No sooner had Omicron set in and started to (annoyingly) bring those dreaded daily numbers down than Putin steps up (otherwise we could barely see him) and declares war on the world. We are now loured at from across the room against a backdrop of a city we do not only have to learn to pronounce properly, but our chicken filled with garlic will never be the same.
Once again we are the puppets of broadcasters and the news wires. Once again they are tugging hard at our emotional strings.
We are faced with an unusual situation where the buildings are leaving the rats. Hotel chains and pharmaceutical companies joining Mickey Mouse in the desertion of the Russian population who can only internalise their thoughts and feelings about what is being forced upon them. The next great Liquidation job could be Russia itself, if Roman can wriggle his way out of a tight spot.

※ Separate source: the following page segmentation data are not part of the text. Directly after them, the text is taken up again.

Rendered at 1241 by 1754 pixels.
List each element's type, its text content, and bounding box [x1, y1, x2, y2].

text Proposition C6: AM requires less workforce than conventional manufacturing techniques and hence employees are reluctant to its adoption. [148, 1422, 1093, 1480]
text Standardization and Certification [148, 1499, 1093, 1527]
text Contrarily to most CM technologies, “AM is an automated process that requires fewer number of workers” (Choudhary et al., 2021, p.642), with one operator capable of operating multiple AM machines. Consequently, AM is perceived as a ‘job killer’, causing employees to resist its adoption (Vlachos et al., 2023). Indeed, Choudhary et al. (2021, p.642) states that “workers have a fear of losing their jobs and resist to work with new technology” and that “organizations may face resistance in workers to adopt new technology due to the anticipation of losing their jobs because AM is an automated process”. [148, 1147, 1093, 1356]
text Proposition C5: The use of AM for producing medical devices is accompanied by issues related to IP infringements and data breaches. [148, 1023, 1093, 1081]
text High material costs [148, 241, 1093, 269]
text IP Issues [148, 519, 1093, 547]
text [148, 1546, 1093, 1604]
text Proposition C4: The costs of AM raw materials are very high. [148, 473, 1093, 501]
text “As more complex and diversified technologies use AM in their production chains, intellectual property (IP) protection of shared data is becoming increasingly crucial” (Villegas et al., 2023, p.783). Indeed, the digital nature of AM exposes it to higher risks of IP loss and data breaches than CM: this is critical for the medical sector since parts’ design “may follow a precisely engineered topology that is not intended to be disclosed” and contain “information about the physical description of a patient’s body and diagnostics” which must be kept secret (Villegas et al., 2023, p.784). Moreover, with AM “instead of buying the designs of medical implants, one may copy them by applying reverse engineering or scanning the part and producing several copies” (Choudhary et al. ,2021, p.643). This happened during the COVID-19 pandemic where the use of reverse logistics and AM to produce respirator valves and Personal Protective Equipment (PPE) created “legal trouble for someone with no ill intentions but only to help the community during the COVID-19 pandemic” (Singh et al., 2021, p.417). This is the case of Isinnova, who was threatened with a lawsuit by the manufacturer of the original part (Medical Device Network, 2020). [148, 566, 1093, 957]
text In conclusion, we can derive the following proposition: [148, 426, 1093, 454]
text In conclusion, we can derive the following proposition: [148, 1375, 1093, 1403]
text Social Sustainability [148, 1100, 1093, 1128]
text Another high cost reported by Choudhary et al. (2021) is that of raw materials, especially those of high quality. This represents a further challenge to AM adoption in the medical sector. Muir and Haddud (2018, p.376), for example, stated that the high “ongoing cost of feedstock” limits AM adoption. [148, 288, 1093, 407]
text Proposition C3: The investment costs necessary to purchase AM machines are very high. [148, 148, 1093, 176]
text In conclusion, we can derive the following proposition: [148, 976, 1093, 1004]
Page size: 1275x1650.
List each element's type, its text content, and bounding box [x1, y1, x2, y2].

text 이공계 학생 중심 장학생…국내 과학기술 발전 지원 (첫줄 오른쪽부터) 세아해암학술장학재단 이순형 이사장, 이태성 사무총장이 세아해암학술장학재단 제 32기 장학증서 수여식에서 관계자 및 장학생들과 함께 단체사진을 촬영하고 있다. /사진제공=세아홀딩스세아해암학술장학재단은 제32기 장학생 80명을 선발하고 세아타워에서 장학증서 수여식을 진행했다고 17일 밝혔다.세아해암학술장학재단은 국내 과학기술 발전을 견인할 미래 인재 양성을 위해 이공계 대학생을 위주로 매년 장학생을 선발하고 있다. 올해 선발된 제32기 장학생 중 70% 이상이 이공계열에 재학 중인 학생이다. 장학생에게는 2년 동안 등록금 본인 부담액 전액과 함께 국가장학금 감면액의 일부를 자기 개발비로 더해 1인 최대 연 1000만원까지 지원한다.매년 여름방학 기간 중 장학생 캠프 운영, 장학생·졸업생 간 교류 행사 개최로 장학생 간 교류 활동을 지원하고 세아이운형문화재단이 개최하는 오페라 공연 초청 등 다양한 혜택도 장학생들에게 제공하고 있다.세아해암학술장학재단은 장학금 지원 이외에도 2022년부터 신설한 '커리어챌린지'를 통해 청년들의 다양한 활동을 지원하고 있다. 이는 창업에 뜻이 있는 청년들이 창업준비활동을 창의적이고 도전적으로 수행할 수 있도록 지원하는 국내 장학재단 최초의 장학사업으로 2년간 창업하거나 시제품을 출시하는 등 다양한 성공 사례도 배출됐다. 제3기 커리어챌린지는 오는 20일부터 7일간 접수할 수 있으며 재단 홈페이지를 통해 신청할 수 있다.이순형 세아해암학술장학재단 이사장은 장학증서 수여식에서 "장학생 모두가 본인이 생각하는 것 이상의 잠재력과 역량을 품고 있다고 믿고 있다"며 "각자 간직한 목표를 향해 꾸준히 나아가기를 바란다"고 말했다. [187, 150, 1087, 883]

GlaxoSmithKline was among the first big corporates to publicly condemn the ... whatever President Xi of China is now allowing himself to call the rape of Ukraine, and now they are taking “a precautionary approach to stop ... any direct involvement and support to the Russian government and military”. It is continuing to supply medicines in Russia, however, as “everyone has the right to access healthcare”.
"And you have the right to charge for it, right?"
"Right."
If we miss it at six, we can catch it at seven, then again at nine and ten, but we will certainly know by now that Russia is a leading exporter of raw materials, and sanctions are putting those supplies in doubt and pushing up prices. The situation has been exacerbated by moves by western buyers to shun Russian commodities. Extreme prices can trigger “margin calls” for traders to put up more cash as collateral to back up their positions and cover potential losses. Fuel hit £2.00 a litre at a petrol station in Chelsea this week (but, to be fair, there was a free Mason Mount with every visit to the pumps) and Andy heard today that the gas and electric at his house will be a grand more expensive this year than last.
Last Tuesday, the London Metal Exchange took the rare step of suspending nickel trading after the price of the metal briefly doubled to more than $100,000 a tonne helping us to come to terms that sanctions on the world’s single-largest commodity producer will change all of our lives (although not in the same way as carrying your sobbing granny over a rickety wooden bridge in freezing temperatures to a place where safety may only briefly reside).
Someone called Zoltan Pozsar, an investment strategist at Credit Suisse who is having to more frequently explain the origins of his surname, told clients this week that “sanctions-driven commodity price moves threaten financial stability in the West”.
“Is there enough collateral for margin? Is there enough credit for margin? What happens to commodities futures exchanges if players fail?” he asked.
"What?" we said.
"Something to with 'hedging'," he replied as no missiles whistled overhead.